Brain organoids help identify Alzheimer's drug target

A potential new gene target for Alzheimer's disease treatment has been identified using brain organoids.

Alzheimer's causes changes in brain development that begin years before symptoms are observed. This is especially true in familial Alzheimer's disease, a subset of the condition caused by specific mutations that tend to cause earlier onset dementia. Due to the difficulty in studying the brains of living people, researchers at ShanghaiTech University, China, used stem cells from patients with genetically-inherited Alzheimer's disease to create organoids.

'[Previous studies] only focused on the description of phenotypes in Alzheimer's disease cerebral organoids, but did not conduct further studies on specific pathogenic mechanisms' said the authors of the study published in Stem Cell Reports.

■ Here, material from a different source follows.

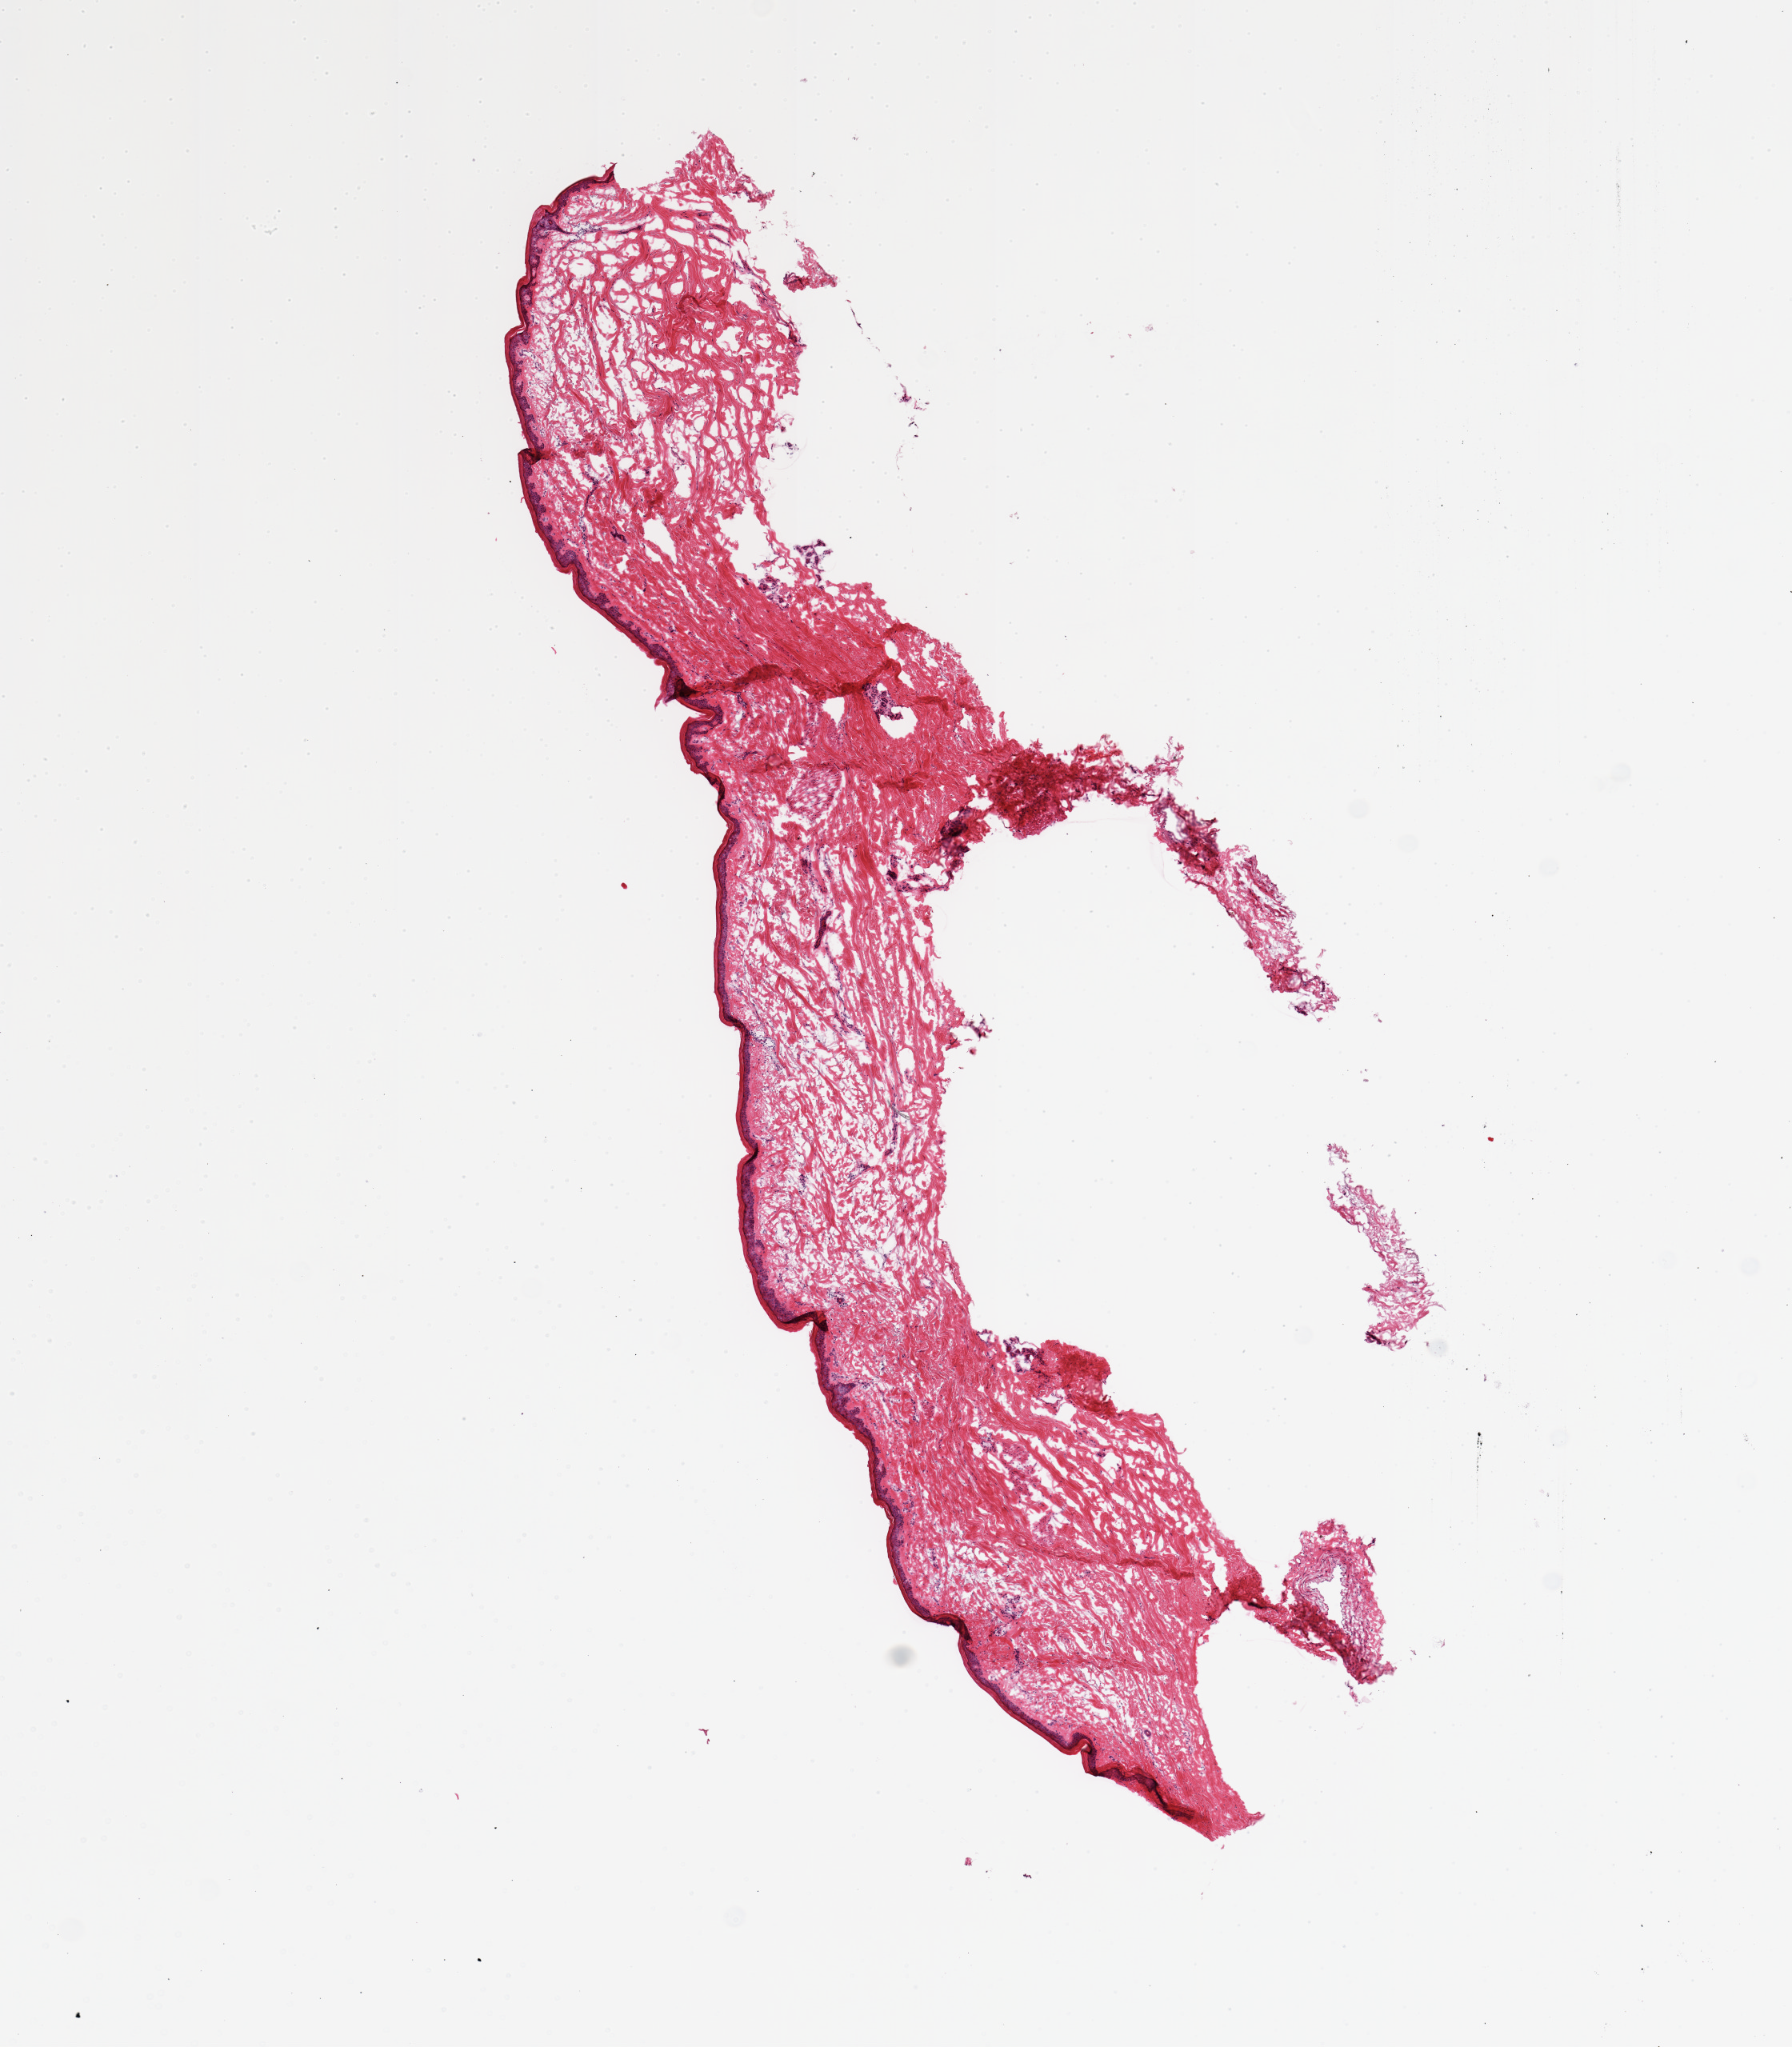
Digitized hematoxylin and eosin (H&E)-stained section — low-resolution overview of the scanned area, about 8.9 x 10.1 mm (slide scanned at 20x). Frozen section (dry ice). Sampled site (target tissue): skin of lower leg. Tissue donor sample. Donor: female.
Pathologist's review note for this sample: 1 piece.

Patients with two different types of familial Alzheimer's-causing mutations took part in the study. Organoids carrying each mutation displayed characteristics of the disease, such as increased cell death and changes in gene expression.

The team noted that one gene – TMSB4X, which encodes a protein called Tβ4 – exhibited decreased expression in both organoids. They tried treating the organoids with Tβ4 to compensate for this reduction, which improved the survival of neurons and reduced the abnormal expression of other genes.

To test how Tβ4 could affect disease progression later in life, they used a mouse model of one of the Alzheimer's mutations, which was dosed with a virus vector that causes increased expression of Tβ4. They observed that several defects in neuronal function in the mice were reduced, alongside the signs of Alzheimer's pathology in their brains.

The team suggest that TMSB4X could protect neurons from dysfunction in Alzheimer's, and that its reduced expression in the organoids may be part of the reason that they showed aspects of the disease.

'This study has identified Tβ4 as a neuroprotective factor that may mitigate altered neurogenesis and Alzheimer's disease pathology, highlighting a potential for disease prevention' said the authors, led by Professor Zhen-Ge Luo.

More research will be needed to determine the therapeutic relevance of the findings. Organoids only model early brain development, and it is impossible to tell whether the effects of Tβ4 would be similar in older humans. The study also does not explain the mechanism by which Tβ4 acts as a neuroprotective factor.